> **Raw data**:
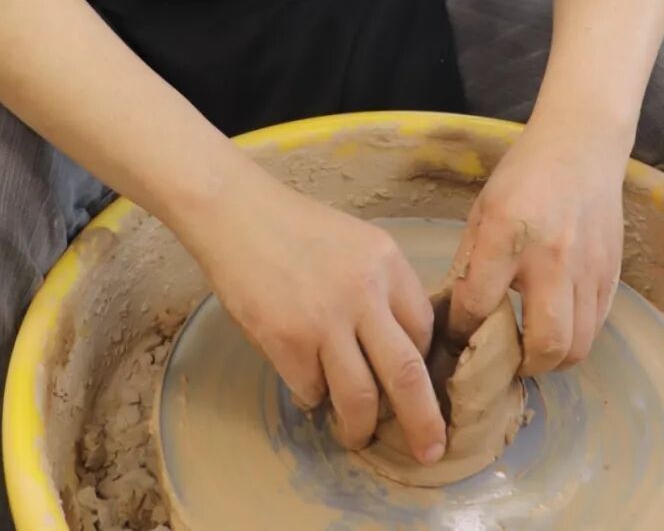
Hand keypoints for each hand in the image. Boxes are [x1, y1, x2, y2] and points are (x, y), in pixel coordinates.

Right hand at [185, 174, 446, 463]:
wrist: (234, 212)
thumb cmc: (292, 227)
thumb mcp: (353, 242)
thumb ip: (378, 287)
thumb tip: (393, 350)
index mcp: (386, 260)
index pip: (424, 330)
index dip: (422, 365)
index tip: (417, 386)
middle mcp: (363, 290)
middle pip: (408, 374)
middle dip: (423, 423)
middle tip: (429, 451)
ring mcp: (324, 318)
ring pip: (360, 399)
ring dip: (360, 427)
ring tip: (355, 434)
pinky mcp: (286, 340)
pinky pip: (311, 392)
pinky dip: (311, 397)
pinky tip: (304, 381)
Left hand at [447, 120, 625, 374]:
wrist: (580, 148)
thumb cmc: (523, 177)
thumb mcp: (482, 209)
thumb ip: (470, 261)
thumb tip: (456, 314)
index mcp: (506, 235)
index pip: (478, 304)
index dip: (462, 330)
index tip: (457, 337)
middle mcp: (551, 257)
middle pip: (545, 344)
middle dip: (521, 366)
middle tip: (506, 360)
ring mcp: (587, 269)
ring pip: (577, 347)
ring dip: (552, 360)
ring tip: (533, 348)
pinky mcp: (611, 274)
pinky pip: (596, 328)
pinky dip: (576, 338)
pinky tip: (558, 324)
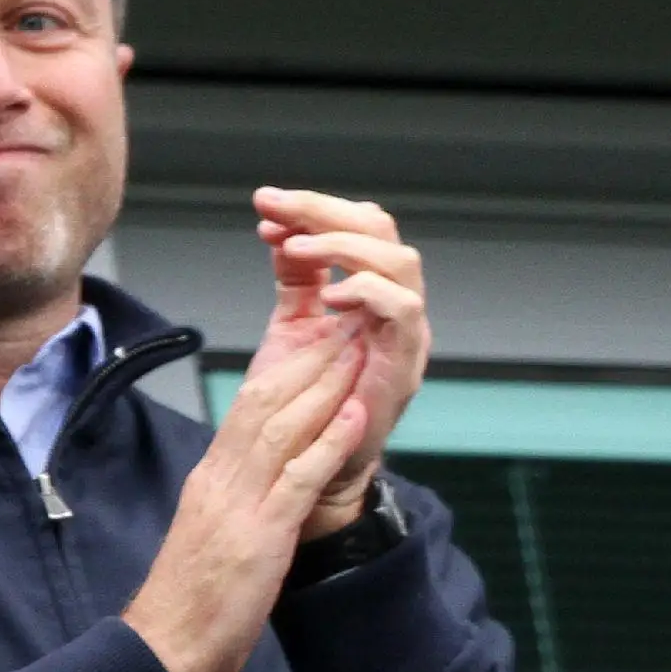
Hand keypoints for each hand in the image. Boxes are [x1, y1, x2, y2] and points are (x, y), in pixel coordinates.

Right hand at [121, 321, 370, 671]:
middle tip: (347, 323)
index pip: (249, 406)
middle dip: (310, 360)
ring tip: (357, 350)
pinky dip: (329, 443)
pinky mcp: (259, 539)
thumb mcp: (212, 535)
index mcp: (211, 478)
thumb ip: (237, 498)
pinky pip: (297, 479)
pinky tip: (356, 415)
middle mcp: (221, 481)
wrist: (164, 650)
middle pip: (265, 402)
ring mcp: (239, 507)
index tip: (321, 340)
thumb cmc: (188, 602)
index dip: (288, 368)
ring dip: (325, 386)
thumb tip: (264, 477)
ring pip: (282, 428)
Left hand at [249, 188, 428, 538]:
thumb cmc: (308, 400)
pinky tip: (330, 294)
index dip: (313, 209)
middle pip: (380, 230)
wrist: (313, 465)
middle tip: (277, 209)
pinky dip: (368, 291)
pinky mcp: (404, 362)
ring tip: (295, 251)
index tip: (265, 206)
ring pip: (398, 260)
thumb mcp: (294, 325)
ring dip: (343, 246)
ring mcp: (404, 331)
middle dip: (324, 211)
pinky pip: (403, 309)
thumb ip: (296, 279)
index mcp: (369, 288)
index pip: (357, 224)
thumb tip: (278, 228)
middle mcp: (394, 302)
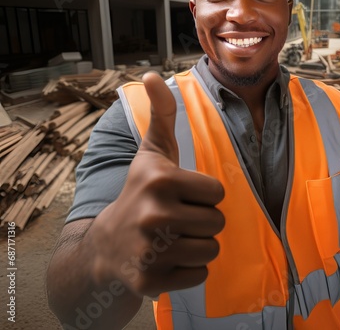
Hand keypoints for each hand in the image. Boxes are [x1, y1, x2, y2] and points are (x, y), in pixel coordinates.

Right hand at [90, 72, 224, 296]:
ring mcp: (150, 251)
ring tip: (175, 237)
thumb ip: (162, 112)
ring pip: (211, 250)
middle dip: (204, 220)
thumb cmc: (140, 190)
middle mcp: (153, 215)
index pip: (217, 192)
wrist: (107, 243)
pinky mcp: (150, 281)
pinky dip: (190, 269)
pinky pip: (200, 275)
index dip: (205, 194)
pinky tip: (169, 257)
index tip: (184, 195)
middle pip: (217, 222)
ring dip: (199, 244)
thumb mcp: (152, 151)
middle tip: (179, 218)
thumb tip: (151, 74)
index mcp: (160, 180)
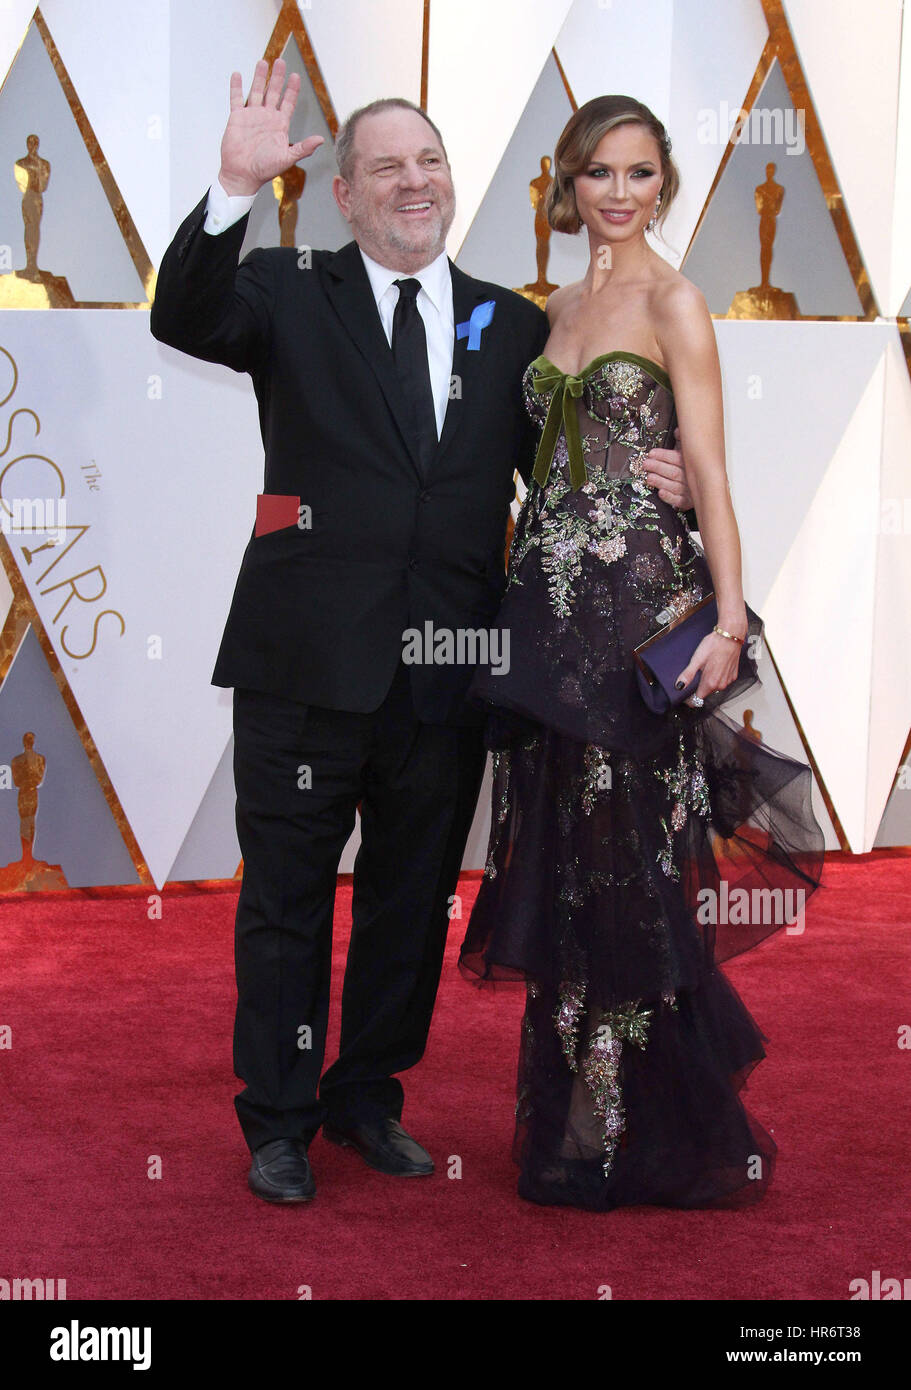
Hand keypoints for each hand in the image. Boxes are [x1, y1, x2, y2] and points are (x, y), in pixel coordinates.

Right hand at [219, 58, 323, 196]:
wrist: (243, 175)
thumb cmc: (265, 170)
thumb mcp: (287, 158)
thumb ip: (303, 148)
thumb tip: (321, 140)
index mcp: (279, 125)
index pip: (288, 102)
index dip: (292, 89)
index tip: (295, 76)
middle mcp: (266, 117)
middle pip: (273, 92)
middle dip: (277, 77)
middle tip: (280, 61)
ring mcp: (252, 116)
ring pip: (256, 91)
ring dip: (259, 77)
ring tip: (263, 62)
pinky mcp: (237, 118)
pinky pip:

==

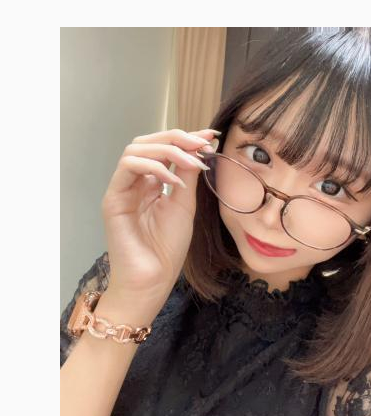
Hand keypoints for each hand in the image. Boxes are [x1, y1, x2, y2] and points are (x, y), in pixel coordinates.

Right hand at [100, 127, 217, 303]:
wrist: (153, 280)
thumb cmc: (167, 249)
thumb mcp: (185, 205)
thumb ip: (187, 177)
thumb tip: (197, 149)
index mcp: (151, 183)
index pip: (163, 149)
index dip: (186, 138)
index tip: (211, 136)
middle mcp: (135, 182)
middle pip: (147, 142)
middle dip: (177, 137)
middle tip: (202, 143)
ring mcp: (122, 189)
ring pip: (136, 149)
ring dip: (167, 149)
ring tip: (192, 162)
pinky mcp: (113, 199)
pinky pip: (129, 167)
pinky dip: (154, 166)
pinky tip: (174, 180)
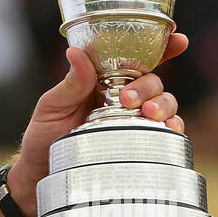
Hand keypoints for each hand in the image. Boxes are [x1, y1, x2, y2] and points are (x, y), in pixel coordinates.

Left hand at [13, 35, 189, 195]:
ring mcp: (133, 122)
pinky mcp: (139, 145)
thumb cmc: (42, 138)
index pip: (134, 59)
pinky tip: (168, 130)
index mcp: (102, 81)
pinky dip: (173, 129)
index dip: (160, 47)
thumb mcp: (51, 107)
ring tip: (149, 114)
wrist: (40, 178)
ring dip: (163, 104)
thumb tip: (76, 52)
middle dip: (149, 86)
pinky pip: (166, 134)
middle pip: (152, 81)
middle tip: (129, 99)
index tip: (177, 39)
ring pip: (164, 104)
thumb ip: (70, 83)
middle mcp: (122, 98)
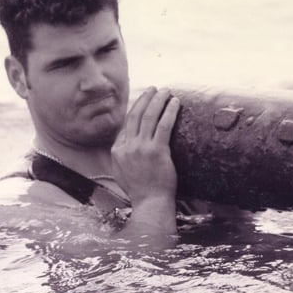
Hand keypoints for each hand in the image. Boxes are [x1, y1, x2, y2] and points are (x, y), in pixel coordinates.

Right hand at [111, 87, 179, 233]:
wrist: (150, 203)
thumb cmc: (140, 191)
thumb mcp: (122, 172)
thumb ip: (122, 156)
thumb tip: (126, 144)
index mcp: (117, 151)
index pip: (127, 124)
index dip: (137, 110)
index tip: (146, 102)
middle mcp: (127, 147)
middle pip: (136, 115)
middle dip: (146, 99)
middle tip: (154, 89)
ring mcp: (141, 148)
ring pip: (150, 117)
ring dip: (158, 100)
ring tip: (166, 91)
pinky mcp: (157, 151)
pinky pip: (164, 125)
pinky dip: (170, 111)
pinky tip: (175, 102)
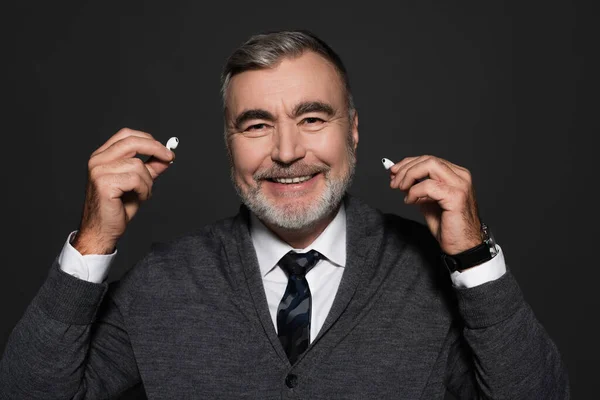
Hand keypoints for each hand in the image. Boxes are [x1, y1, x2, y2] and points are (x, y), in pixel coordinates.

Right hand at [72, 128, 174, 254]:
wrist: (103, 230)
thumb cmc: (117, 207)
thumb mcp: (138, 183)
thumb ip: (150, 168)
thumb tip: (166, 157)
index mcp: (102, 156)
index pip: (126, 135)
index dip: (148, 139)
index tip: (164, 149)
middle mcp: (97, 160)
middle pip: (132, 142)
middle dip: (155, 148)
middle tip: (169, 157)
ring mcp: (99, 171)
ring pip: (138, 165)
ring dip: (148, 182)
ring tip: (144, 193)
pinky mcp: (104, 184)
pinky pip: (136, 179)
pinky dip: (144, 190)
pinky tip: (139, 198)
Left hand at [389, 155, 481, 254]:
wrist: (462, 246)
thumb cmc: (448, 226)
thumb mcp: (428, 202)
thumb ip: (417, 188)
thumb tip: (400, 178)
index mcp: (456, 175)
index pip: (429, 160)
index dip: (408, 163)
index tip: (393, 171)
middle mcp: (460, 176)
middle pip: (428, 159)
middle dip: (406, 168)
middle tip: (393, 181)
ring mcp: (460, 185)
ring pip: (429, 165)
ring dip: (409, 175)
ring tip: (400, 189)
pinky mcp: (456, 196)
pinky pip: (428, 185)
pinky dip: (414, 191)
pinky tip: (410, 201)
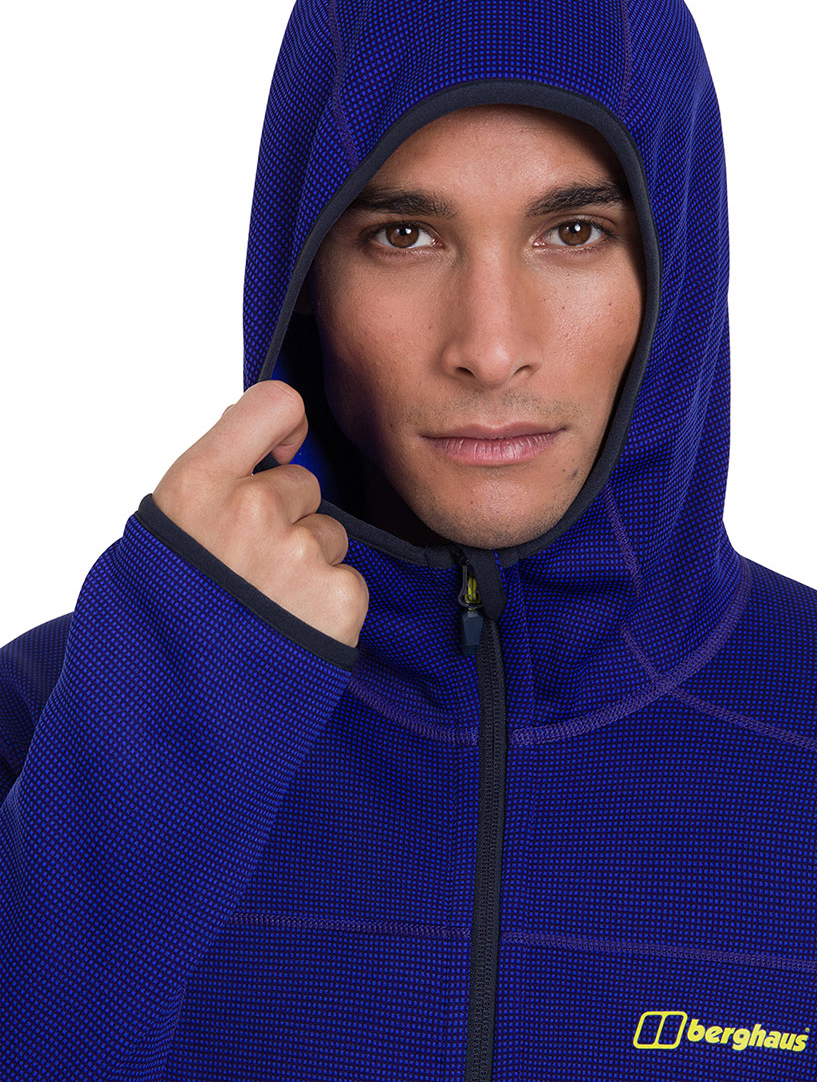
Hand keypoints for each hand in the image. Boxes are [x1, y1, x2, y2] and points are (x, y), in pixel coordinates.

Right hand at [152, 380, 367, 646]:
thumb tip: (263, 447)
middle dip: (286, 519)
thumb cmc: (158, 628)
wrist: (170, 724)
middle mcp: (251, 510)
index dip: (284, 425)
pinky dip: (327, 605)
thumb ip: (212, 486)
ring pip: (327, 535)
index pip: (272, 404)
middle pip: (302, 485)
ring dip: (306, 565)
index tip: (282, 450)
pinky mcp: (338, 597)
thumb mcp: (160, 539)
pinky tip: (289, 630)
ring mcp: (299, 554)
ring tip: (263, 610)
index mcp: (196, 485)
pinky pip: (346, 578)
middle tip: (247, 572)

> **Directions**: Only one stretch of the listing is wanted: the lines starting at the one with "thumb ip: (417, 188)" and ending at the one with "middle tip: (247, 572)", copied exactly and free of pictures.

> **Final answer**:
thumb ip: (417, 188)
thumb tip: (400, 178)
index mcp: (456, 175)
index pip: (429, 160)
index dip: (408, 163)
index tip: (393, 171)
middle mcp: (460, 176)
middle pip: (428, 159)
middle dip: (406, 168)
middle tip: (393, 181)
ring mcp: (460, 185)
ring pip: (429, 165)
ring dip: (409, 175)
ring tip: (400, 189)
pinky mcp: (456, 196)
pinky pip: (428, 185)
pinky dip: (414, 191)
pinky tip: (410, 201)
Hand keypoints for each hand in the image. Boxes are [x1, y1, x2, y2] and points are (x, y), in pixel coordinates.

Right hand at [152, 380, 367, 646]:
thumb tip: (263, 447)
middle dip: (286, 519)
thumb cmc: (158, 628)
wrist: (170, 724)
middle mcp: (251, 510)
index dip: (284, 425)
pinky dip: (327, 605)
thumb ip: (212, 486)
ring pip: (327, 535)
index pip: (272, 404)
middle pip: (302, 485)
ring dip: (306, 565)
index tip: (282, 450)
pinky mcp: (338, 597)
thumb mcp: (160, 539)
pinky tip: (289, 630)
ring mcp: (299, 554)
ring tip: (263, 610)
index mcp: (196, 485)
pinky pip: (346, 578)
middle tip: (247, 572)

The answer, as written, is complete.